**Data records**.
_ _ _
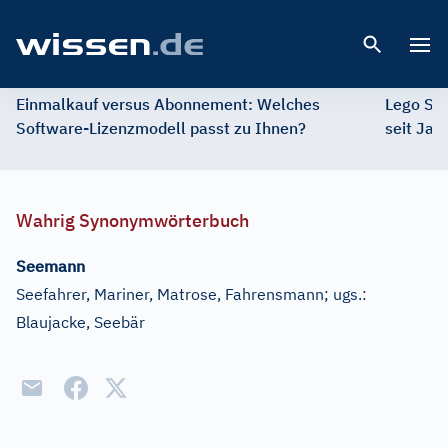
Open 
Einmalkauf versus Abonnement: Welches
Lego St
Software-Lizenzmodell passt zu Ihnen?
seit Jah
Wahrig Synonymwörterbuch
Seemann
Seefahrer, Mariner, Matrose, Fahrensmann
;
ugs.:
Blaujacke, Seebär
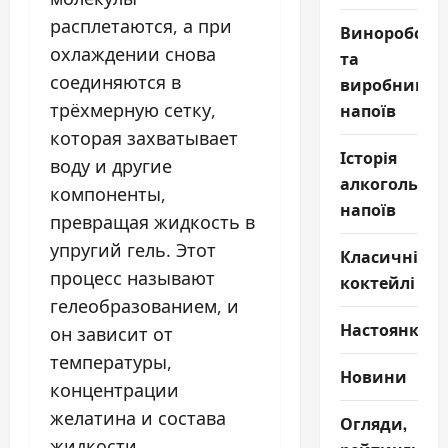
расплетаются, а при
Виноробств
охлаждении снова
та
соединяются в
виробництв
трёхмерную сетку,
напоїв
которая захватывает
Історія
воду и другие
алкогольни
компоненты,
напоїв
превращая жидкость в
упругий гель. Этот
Класичні
процесс называют
коктейлі
гелеобразованием, и
Настоянки
он зависит от
температуры,
Новини
концентрации
желатина и состава
Огляди,
жидкости.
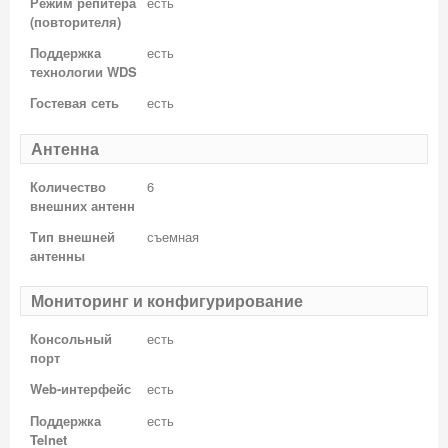
Режим репитера
есть
(повторителя)
Поддержка
есть
технологии WDS
Гостевая сеть
есть
Антенна
Количество
6
внешних антенн
Тип внешней
съемная
антенны
Мониторинг и конфигурирование
Консольный
есть
порт
Web-интерфейс
есть
Поддержка
есть
Telnet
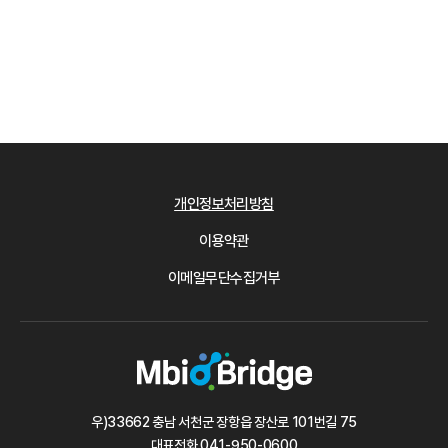
개인정보처리방침
이용약관
이메일무단수집거부
우)33662 충남 서천군 장항읍 장산로 101번길 75
대표전화
041-950-0600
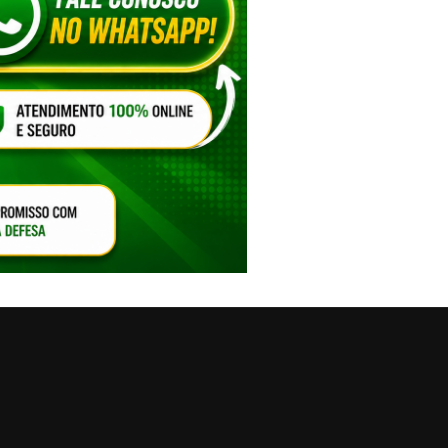
VAR O SOM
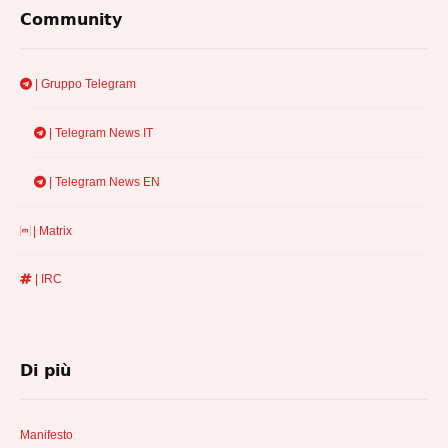
Footer
Community
Widget
Area
| Gruppo Telegram
| Telegram News IT
| Telegram News EN
| Matrix
| IRC
Di più
Manifesto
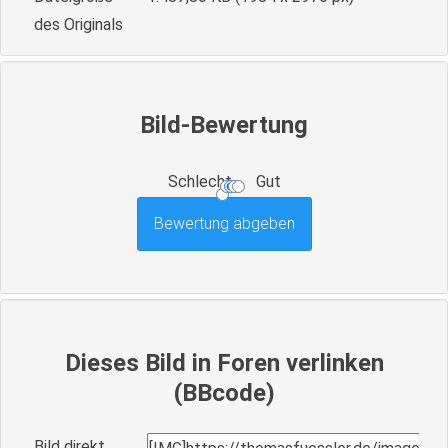
des Originals
Bild-Bewertung
Schlecht
Gut
Dieses Bild in Foren verlinken
(BBcode)
Bild direkt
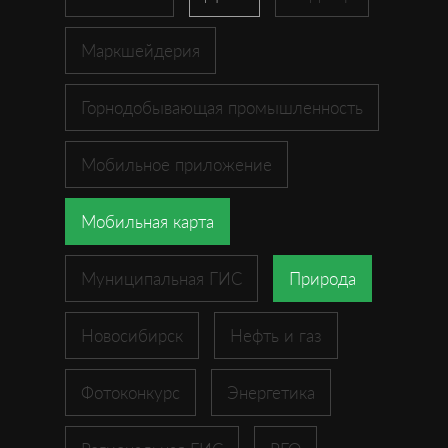
Маркшейдерия
Горнодобывающая промышленность
Мобильное приложение
Мобильная карта
Муниципальная ГИС
Природа
Новосибирск
Нефть и газ
Фотоконкурс
Энергетика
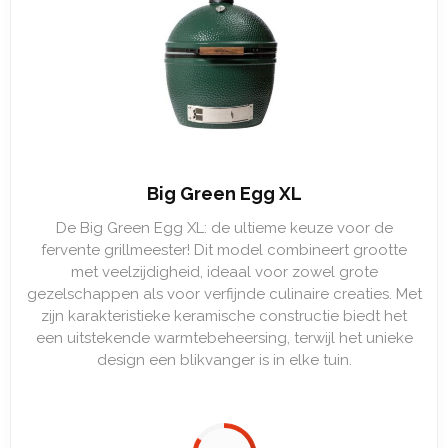
Big Green Egg XL
De Big Green Egg XL: de ultieme keuze voor de
fervente grillmeester! Dit model combineert grootte
met veelzijdigheid, ideaal voor zowel grote
gezelschappen als voor verfijnde culinaire creaties. Met
zijn karakteristieke keramische constructie biedt het
een uitstekende warmtebeheersing, terwijl het unieke
design een blikvanger is in elke tuin.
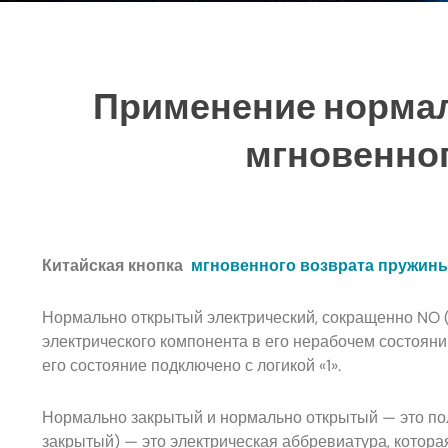
Применение нормал
мгновенно
Китайская кнопка
мгновенного возврата пружин
Нормально открытый электрический, сокращенно NO (
электрического компонента в его нерабочем состоянии
его состояние подключено с логикой «1».
Нормально закрытый и нормально открытый — это пол
закрытый) — это электрическая аббревиатура, которая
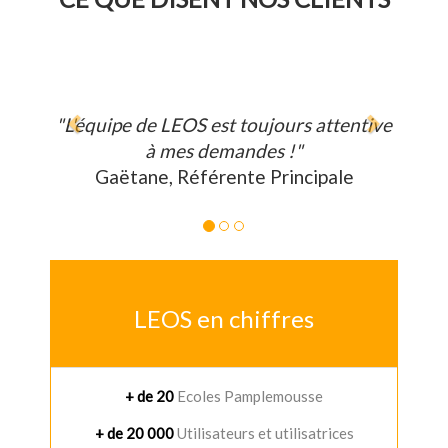
Avant
Après
"L'équipe de LEOS est toujours attentive
"Je ne 
à mes demandes !"
Gaëtane, Référente Principale
Gu
LEOS en chiffres
+ de 20
Ecoles Pamplemousse
+ de 20 000
Utilisateurs et utilisatrices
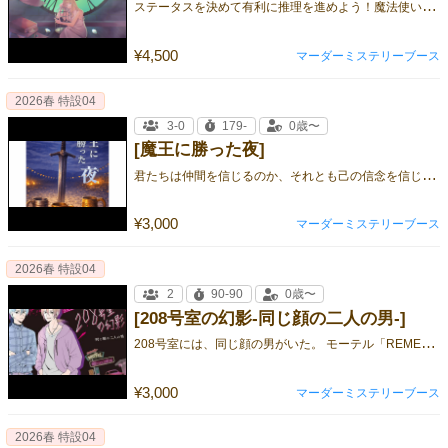
ス
テータスを決めて有利に推理を進めよう！魔法使いのタマゴたちのストーリー
¥4,500
マーダーミステリーブース
2026春 特設04
3-0
179-
0歳〜
[魔王に勝った夜]
君
たちは仲間を信じるのか、それとも己の信念を信じるのか。それぞれの正義が交錯するマーダーミステリー。
¥3,000
マーダーミステリーブース
2026春 特設04
2
90-90
0歳〜
[208号室の幻影-同じ顔の二人の男-]
2
08号室には、同じ顔の男がいた。 モーテル「REMEMBER」で、二人の真実が暴かれる。
¥3,000
マーダーミステリーブース
2026春 特設04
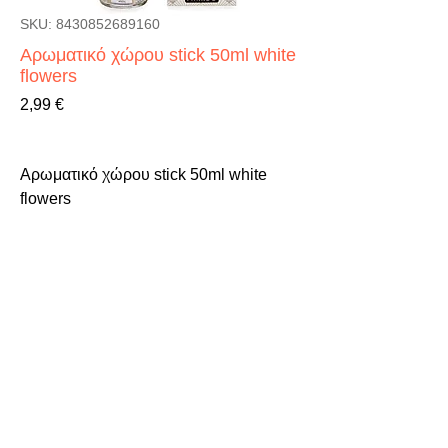
SKU: 8430852689160
Αρωματικό χώρου stick 50ml white
flowers
Τιμή
2,99 €
Αρωματικό χώρου stick 50ml white 
flowers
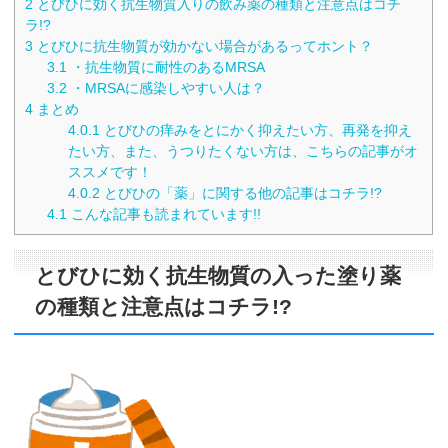
2
とびひに効く抗生物質入りの飲み薬の種類と注意点はコチ
ラ!?
3
とびひに抗生物質が効かない場合があるってホント？
3.1
・抗生物質に耐性のあるMRSA
3.2
・MRSAに感染しやすい人は？
4
まとめ
4.0.1
とびひの痒みをとにかく抑えたい方、再発を抑え
たい方、また、うつりたくない方は、こちらの記事がオ
ススメです！
4.0.2
とびひの「薬」に関する他の記事はコチラ!?
4.1
こんな記事も読まれています!!
とびひに効く抗生物質の入った塗り薬
の種類と注意点はコチラ!?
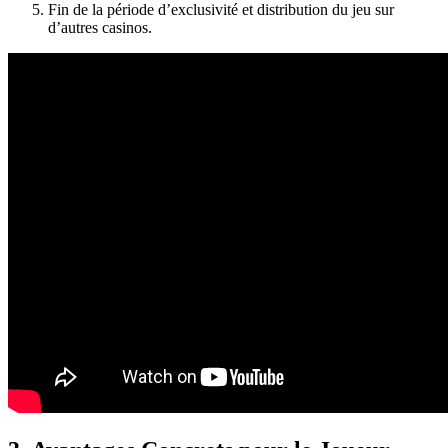
Fin de la période d’exclusivité et distribution du jeu sur
d’autres casinos.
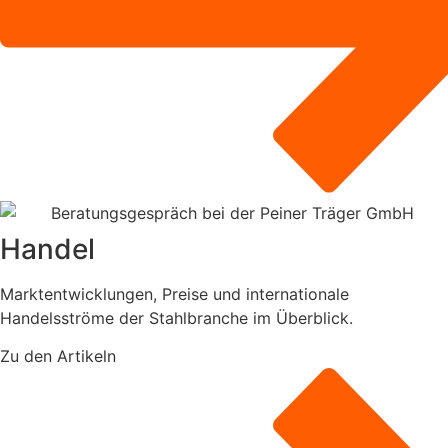
Handel
Marktentwicklungen, Preise und internationale
Handelsströme der Stahlbranche im Überblick.
Zu den Artikeln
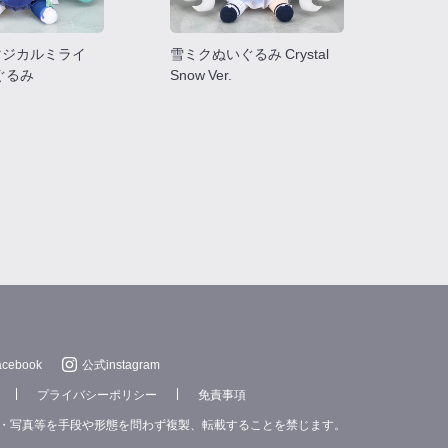
マジカルミライ
雪ミクぬいぐるみ Crystal
いぐるみ
Snow Ver.
cebook
公式instagram
プライバシーポリシー
免責事項
・写真等を手段や形態を問わず複製、転載することを禁じます。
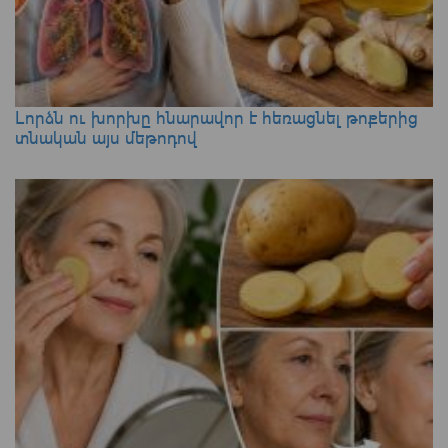
Լորձն ու խորխը հնարավոր է հեռացնել թոքերից
տնական այս մեթոդով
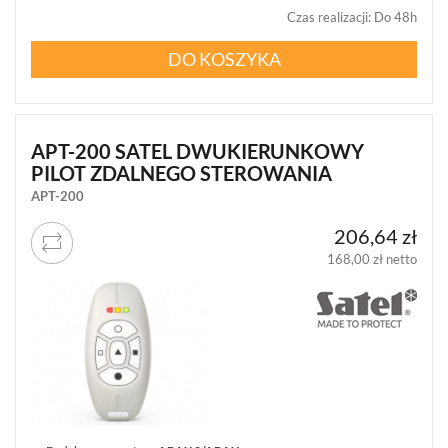
100
Czas realizacji
:
Do 48h
JA-
100
DO KOSZYKA
(207)
JABLOTRON
OASIS
APT-200 SATEL DWUKIERUNKOWY
JA-
80
PILOT ZDALNEGO STEROWANIA
(1)
APT-200
JABLOTRON
206,64 zł
MERCURY
168,00 zł netto
(8)
PULSON
ALARM
4G
(6)
KOMUNIKACJA
I
POWIADAMIANIE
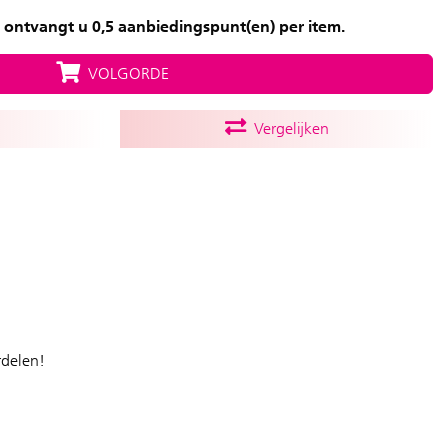
 ontvangt u 0,5 aanbiedingspunt(en) per item.
VOLGORDE
Vergelijken
rdelen!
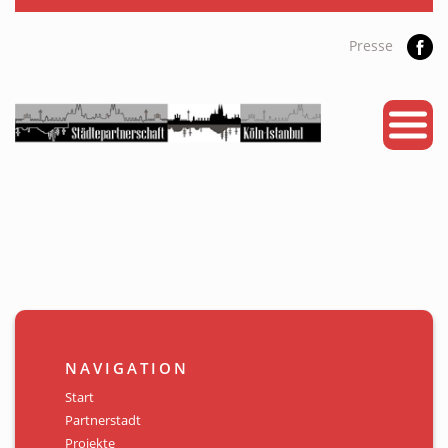
Presse
START
PARTNERSTADT
PROJEKTE
NEWS
KALENDER
GALERIE
NAVIGATION
Videos
Start
Partnerstadt
ÜBER UNS
Projekte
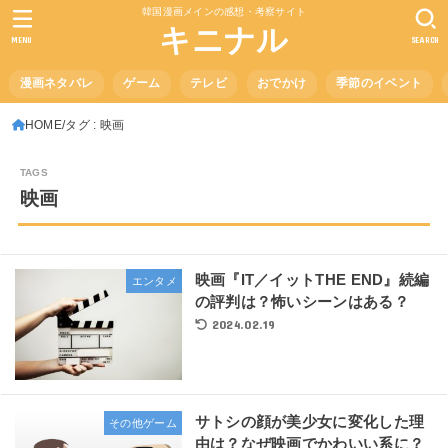
韓国漫画メインの感想・考察サイト
キニナル
MENU
SEARCH
漫画ネタバレ
ゲーム
テレビ
おでかけ
季節のイベント
HOME
タグ : 映画
映画
映画『IT／イットTHE END』続編
エンタメ
の評判は？怖いシーンはある？
2024.02.19
サトシの顔が美少女に変化した理
その他ゲーム
由は？なぜ映画でかわいい系に？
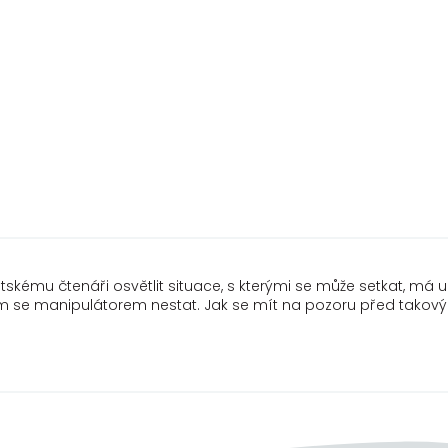
kému čtenáři osvětlit situace, s kterými se může setkat, má uk
 sám se manipulátorem nestat. Jak se mít na pozoru před takový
_ _ _
Find every line of the data that includes the string "Bild". Copy each of those lines.

**Response to this task**.
Bild-Bewertung
Dieses Bild in Foren verlinken
Bild direkt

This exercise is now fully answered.